Rewrite the lines of the rows below as a JSON list of strings, one string per line with blank lines omitted. Begin at the line that has "Korte beschrijving" and stop after the last line of the rows.

==============================

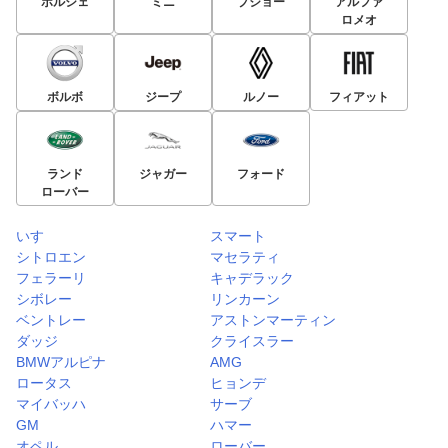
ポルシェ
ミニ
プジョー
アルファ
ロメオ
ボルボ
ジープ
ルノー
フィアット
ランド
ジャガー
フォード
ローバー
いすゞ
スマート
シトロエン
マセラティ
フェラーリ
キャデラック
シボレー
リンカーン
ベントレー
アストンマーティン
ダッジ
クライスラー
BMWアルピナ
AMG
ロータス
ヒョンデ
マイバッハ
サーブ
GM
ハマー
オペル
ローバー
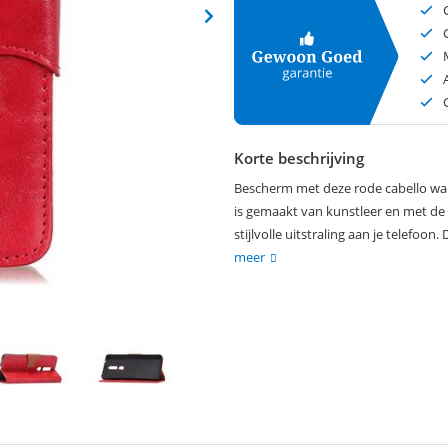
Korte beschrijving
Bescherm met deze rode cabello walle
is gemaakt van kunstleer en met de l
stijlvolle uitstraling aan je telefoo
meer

==============================

Result of the task >>
[
  "Korte beschrijving",
  "Bescherm met deze rode cabello walle",
  "is gemaakt van kunstleer en met de l",
  "stijlvolle uitstraling aan je telefoo",
  "meer"
]